──────── Dataset records ────────
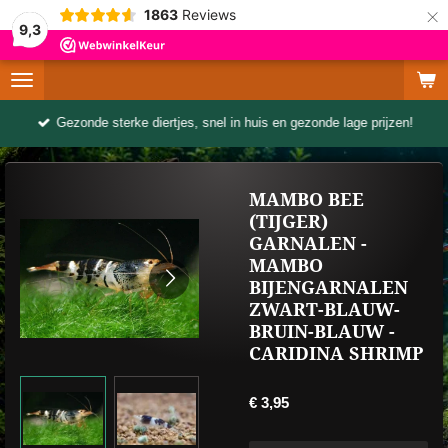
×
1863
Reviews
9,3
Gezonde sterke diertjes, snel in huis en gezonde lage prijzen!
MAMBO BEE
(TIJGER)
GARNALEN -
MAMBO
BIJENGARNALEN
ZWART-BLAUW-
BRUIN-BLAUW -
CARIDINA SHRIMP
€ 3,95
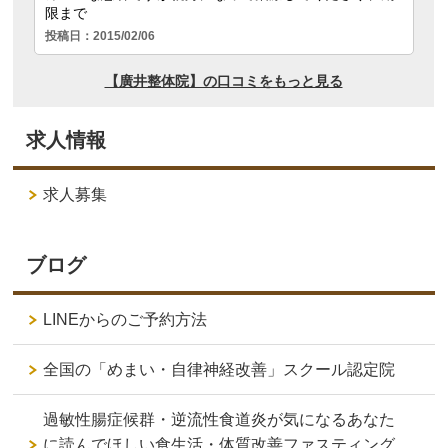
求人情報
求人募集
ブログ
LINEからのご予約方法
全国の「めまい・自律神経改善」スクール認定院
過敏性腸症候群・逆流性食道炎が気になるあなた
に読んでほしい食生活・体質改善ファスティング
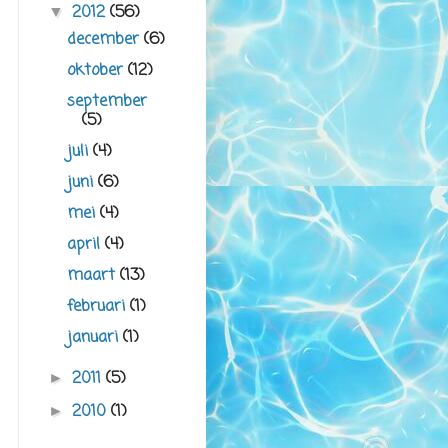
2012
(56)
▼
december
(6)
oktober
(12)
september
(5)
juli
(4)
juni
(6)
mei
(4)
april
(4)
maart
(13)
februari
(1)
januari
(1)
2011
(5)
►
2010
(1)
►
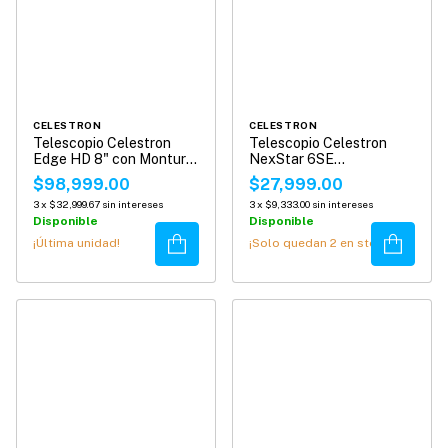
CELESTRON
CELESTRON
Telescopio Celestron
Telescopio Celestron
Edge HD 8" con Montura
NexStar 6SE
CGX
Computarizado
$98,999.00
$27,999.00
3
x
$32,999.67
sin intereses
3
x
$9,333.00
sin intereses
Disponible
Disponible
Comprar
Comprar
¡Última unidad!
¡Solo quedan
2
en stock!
────────
──────── Dataset records ────────
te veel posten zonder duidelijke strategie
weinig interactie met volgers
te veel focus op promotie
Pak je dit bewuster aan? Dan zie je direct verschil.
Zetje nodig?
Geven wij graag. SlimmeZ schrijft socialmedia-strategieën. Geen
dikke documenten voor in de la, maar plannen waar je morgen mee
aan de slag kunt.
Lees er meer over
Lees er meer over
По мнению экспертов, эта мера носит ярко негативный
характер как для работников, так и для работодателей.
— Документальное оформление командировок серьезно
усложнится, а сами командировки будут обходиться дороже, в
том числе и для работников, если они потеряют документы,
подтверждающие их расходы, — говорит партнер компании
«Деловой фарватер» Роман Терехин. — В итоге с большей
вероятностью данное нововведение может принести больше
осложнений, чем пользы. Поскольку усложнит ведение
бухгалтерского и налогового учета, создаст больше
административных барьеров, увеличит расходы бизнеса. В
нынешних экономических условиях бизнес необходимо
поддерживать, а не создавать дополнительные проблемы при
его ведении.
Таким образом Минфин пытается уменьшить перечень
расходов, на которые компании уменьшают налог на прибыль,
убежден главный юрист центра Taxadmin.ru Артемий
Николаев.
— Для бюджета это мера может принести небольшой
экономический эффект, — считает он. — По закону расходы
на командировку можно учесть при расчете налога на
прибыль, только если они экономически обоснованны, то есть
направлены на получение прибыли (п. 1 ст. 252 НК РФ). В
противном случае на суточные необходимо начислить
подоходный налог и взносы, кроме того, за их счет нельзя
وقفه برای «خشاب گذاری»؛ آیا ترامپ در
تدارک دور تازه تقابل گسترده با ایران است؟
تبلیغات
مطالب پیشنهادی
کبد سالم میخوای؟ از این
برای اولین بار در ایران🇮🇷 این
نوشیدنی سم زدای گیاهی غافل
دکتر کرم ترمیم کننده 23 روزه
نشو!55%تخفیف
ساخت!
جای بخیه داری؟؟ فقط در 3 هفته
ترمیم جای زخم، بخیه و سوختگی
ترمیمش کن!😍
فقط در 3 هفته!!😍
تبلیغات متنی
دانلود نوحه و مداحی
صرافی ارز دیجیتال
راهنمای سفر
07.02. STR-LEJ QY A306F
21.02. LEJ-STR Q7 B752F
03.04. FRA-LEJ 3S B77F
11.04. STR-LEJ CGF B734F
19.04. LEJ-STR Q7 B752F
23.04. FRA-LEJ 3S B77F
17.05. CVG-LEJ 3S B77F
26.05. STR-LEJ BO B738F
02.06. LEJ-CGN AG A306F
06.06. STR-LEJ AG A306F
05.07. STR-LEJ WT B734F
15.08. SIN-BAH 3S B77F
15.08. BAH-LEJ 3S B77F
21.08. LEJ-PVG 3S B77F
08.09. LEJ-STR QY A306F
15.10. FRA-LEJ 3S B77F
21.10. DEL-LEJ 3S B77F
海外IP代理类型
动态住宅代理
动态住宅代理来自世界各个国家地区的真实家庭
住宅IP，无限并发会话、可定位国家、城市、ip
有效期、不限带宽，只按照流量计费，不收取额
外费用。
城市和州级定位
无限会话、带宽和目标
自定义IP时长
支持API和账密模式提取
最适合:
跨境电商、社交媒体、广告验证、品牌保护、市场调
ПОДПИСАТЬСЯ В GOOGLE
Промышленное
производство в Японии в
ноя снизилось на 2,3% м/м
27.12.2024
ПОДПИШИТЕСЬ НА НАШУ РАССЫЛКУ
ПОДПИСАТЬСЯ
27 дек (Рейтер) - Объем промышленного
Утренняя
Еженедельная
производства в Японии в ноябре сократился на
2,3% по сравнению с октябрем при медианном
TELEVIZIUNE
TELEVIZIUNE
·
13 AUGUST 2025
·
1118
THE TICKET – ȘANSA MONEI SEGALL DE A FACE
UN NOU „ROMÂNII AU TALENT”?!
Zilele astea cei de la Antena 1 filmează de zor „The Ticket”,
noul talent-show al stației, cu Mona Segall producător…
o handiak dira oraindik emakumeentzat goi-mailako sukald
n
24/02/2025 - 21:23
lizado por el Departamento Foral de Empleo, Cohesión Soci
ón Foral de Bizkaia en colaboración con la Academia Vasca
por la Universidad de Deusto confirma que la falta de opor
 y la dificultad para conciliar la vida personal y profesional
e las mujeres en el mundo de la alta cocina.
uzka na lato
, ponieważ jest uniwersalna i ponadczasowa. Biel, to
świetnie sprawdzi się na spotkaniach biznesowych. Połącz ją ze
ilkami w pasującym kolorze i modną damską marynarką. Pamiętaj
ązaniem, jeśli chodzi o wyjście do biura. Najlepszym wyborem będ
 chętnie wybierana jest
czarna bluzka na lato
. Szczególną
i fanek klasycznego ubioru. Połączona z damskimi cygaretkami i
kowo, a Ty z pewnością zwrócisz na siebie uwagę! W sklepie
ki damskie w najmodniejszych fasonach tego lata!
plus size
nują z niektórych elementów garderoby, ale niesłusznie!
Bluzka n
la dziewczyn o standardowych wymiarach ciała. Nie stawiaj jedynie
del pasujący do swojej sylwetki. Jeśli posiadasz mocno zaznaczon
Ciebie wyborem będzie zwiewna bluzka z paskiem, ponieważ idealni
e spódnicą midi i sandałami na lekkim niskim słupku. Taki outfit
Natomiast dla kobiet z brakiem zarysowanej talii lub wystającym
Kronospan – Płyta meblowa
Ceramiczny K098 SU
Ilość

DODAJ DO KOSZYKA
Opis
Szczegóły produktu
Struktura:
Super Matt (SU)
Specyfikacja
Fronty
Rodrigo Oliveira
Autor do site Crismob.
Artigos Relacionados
────────
*Problem*.
Collect every line of the records that holds the word "veel", matching case exactly.

*Task answer*.
te veel posten zonder duidelijke strategie
te veel focus op promotie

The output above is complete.